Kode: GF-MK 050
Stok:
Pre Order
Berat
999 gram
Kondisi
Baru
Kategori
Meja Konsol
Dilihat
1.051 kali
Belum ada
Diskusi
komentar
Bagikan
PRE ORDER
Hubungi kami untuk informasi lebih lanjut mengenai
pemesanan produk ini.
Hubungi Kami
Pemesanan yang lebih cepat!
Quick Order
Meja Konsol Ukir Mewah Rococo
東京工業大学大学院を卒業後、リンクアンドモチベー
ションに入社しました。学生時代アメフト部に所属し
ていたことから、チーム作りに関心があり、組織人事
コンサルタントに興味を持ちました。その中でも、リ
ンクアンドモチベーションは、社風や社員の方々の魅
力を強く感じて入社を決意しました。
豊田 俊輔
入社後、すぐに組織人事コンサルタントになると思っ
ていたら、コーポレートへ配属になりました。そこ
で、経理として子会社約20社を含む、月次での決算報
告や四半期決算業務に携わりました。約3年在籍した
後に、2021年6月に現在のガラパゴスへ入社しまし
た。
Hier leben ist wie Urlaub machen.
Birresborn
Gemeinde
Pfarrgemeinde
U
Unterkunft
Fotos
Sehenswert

——

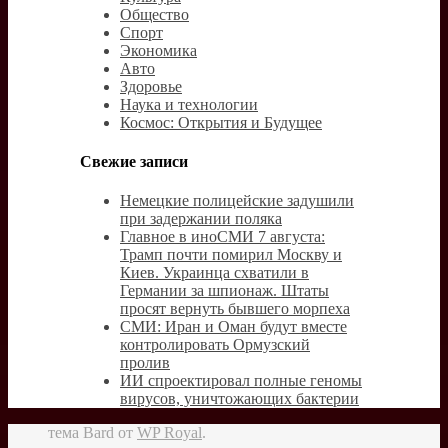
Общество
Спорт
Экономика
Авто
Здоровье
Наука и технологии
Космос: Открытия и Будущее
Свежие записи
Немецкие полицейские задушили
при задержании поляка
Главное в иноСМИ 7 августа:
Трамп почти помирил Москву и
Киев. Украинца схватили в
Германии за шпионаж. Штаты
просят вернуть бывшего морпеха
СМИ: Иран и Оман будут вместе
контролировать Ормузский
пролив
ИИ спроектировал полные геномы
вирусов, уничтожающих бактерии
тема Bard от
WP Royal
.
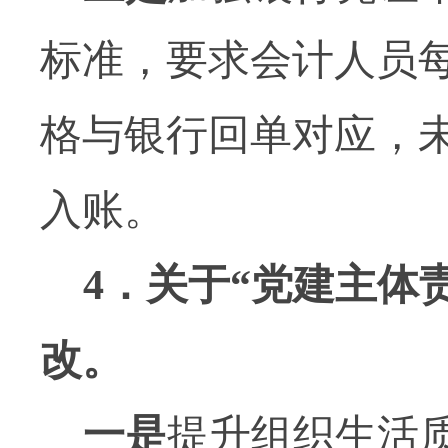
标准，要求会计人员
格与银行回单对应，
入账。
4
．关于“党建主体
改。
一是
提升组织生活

——

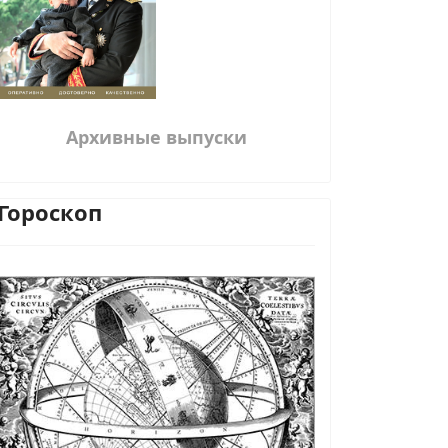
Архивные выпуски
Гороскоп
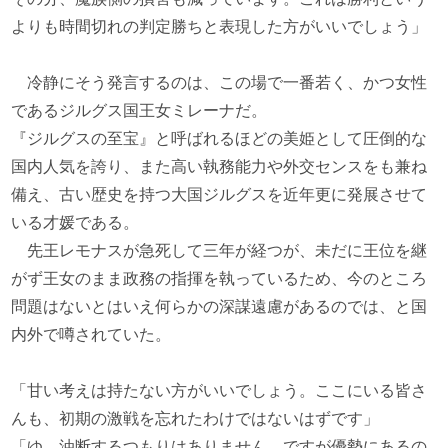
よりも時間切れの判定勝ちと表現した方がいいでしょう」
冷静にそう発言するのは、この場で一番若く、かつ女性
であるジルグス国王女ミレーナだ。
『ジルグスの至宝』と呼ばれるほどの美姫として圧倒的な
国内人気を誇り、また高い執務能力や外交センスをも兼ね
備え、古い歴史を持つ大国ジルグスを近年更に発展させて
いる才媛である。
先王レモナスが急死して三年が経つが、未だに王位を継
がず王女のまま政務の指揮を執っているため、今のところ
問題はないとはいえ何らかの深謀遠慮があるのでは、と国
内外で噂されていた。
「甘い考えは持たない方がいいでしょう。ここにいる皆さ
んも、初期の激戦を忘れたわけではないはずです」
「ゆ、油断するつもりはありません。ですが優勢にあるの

——

» WHAT TO PRODUCE
All lines from the listing above that include "Konsol" should be shown.

» RESPONSE TO THIS EXERCISE
Meja Konsol
Meja Konsol Ukir Mewah Rococo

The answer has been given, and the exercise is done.